== ページ抜粋 ==
##########

湿地Ⅱ

 ヌマトラノオ群落、チゴザサ-マアザミ群落、オオミズゴケ群落、水生群落が主な構成要素となっています。。溜め池として利用され、水域の基盤は深さ2mを超えます。以前は村の子ども達がここで泳ぎ、中の島側を通る観察路は、杉山、佐賀方面に行くための里道として利用されていました。

 基本的には市道側から中之島側にかけて傾斜し、水域部分が最も深くなった谷地形です。水域部分は2mの棒を挿しても基盤に達しません。水田としては使えず、古くから溜め池として利用されてきました。昭和期には子ども達が泳いでいたと言うことですが、今は土砂が溜まり、見た目の水深は20~30cm程度になっています。これまで何度か浚渫が行われていますが、土砂の堆積による浅化が進行しています。そのため、毎年少しずつ浚渫が続けられています。
 水域はジュンサイの純群落状態になっていますが、以前はヒツジグサも多く見られました。水域に土砂が堆積することで茎を伸ばせないヒツジグサは減少したようです。一方で、ここ数年続けている浚渫域ではヒツジグサが復活し始めていますので,今後が期待されます。水域と湿原域の境界部分の浅い水域には近年ハリコウガイゼキショウ群落(写真手前の右半分域)が急激に増加し、水域面積を減少させつつあります。この部分は樫原湿原の中でも最も植生変化が早い所です。現在、植生変化を注視しています。水域には他にシズイが見られます。九州では稀な植物ですが、樫原地域では水田にも生育しています。
 湿原域はヌマトラノオ群落、チゴザサ・マアザミ群落、低茎湿生群落の順にベルト状に分布しています。この分布は立地の水分量と連動しており、市道側になるほど水分量は少なくなり、ヌマトラノオ群落が最も乾いた部分に成立しています。ヌマトラノオ群落の横は一般的な草原になっていて、カキラン、ユウスゲ、コオニユリなどが見られます。

##########

== 抜粋データ ==
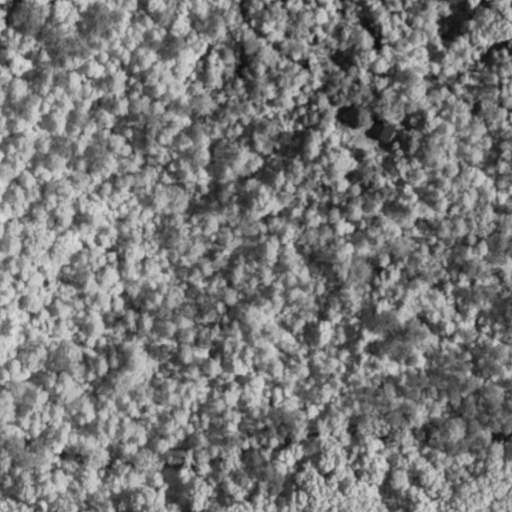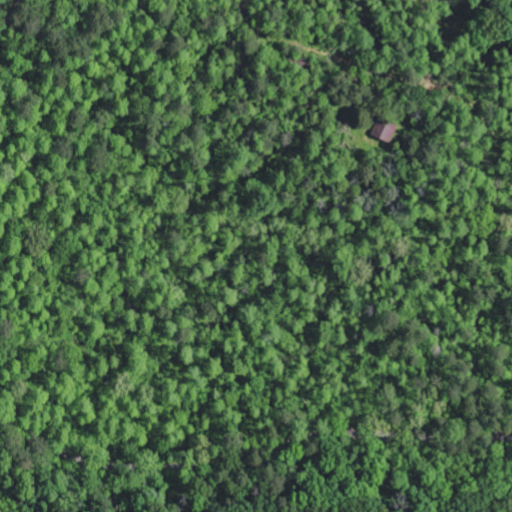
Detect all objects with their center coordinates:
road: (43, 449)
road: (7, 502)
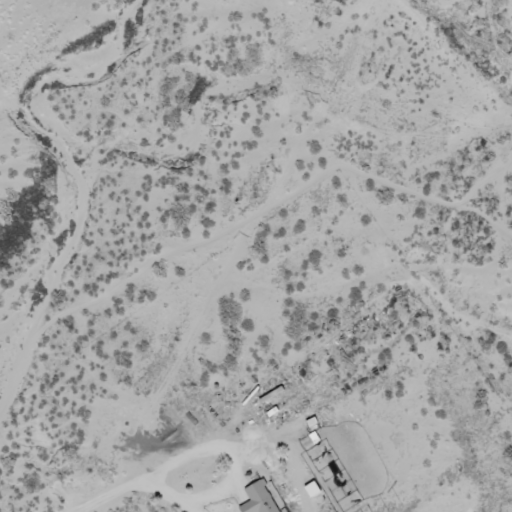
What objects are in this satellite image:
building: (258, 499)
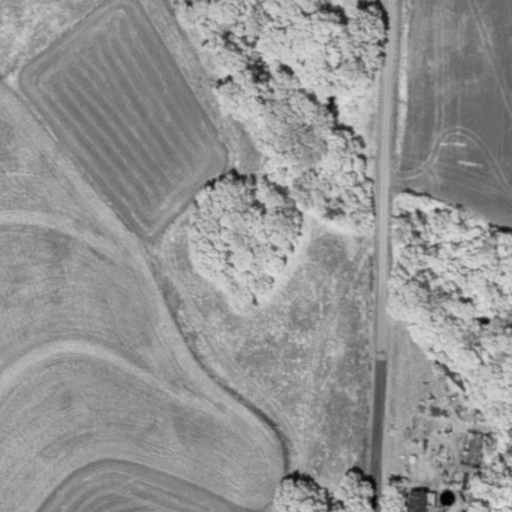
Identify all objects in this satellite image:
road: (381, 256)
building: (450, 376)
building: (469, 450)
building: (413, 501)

##########

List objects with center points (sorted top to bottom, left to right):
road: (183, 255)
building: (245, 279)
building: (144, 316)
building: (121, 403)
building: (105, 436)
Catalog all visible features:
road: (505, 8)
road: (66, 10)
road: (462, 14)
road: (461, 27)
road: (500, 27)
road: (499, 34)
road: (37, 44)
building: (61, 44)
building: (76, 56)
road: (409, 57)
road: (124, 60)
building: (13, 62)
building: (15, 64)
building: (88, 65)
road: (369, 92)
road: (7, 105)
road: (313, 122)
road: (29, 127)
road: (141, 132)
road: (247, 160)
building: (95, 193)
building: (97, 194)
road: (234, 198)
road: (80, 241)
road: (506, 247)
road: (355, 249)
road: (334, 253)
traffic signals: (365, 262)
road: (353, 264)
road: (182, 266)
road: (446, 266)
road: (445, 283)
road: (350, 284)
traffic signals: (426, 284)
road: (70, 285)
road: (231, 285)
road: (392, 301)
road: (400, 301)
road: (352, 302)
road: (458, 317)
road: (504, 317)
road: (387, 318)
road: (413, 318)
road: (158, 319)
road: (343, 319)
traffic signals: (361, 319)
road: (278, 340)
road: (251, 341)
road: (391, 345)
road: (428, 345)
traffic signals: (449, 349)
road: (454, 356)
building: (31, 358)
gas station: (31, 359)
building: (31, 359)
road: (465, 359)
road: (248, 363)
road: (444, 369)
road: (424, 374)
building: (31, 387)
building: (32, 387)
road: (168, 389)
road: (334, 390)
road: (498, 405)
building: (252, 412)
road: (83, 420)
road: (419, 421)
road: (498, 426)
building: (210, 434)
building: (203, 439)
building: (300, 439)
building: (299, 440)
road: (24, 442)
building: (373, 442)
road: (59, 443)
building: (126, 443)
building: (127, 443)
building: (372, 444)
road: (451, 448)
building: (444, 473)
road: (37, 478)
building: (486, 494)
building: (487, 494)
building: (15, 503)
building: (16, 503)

##########

== 課題の説明 ==
ページ抜粋の湿地Ⅱの説明で、以前は水域に多く見られたが、その後減少したとされる植物の名前を答えてください。

== 解答例 ==
ヒツジグサ